Data provided: Begin

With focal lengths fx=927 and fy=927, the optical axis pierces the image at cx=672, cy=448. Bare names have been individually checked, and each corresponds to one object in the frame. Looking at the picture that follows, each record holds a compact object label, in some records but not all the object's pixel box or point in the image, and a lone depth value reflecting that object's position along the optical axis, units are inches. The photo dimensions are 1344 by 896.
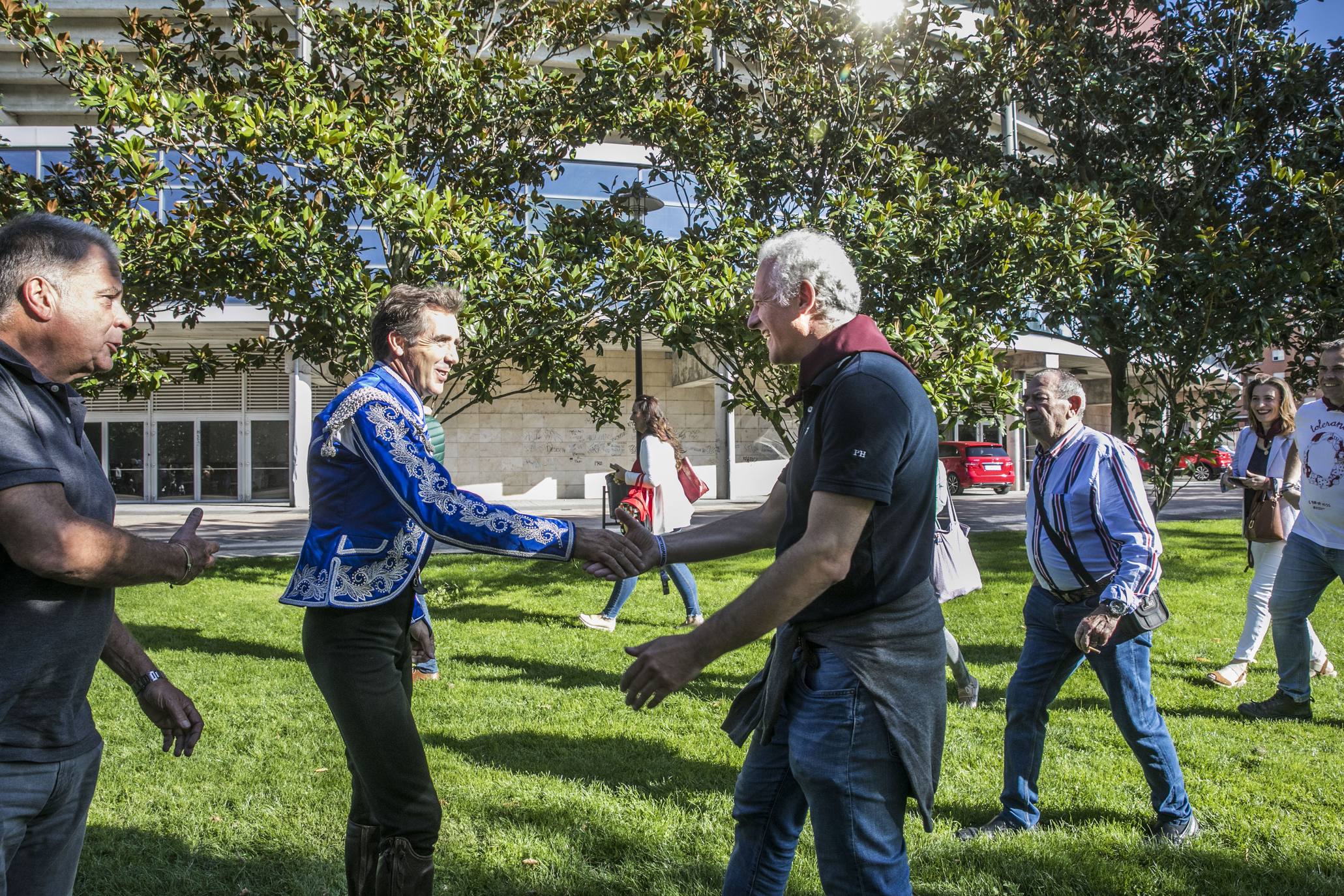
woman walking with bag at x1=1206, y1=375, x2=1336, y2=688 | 252.2
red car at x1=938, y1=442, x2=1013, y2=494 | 1131.9
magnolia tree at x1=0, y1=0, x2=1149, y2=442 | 328.2
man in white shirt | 204.7
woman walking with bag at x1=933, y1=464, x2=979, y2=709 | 219.5
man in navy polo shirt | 80.7
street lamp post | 427.5
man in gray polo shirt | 70.8
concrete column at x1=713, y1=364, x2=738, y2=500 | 1135.6
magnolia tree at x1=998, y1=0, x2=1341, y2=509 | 402.0
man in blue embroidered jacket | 101.8
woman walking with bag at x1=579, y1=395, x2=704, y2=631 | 334.3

Data provided: End

▸ **Task directions**
Every line above should be transcribed exactly, though no image should be carried over.

▸ **Exercise response**
With focal lengths fx=927 and fy=927, the optical axis pierces the image at cx=672, cy=448. Bare names have been individually checked, and each corresponds to one object in the frame. Looking at the picture that follows, each record holds a compact object label, in some records but not all the object's pixel box or point in the image, and a lone depth value reflecting that object's position along the optical axis, units are inches. The photo dimensions are 1344 by 896.
woman walking with bag at x1=1206, y1=375, x2=1336, y2=688 | 252.2
red car at x1=938, y1=442, x2=1013, y2=494 | 1131.9
magnolia tree at x1=0, y1=0, x2=1149, y2=442 | 328.2
man in white shirt | 204.7
woman walking with bag at x1=933, y1=464, x2=979, y2=709 | 219.5
man in navy polo shirt | 80.7
street lamp post | 427.5
man in gray polo shirt | 70.8
concrete column at x1=713, y1=364, x2=738, y2=500 | 1135.6
magnolia tree at x1=998, y1=0, x2=1341, y2=509 | 402.0
man in blue embroidered jacket | 101.8
woman walking with bag at x1=579, y1=395, x2=704, y2=631 | 334.3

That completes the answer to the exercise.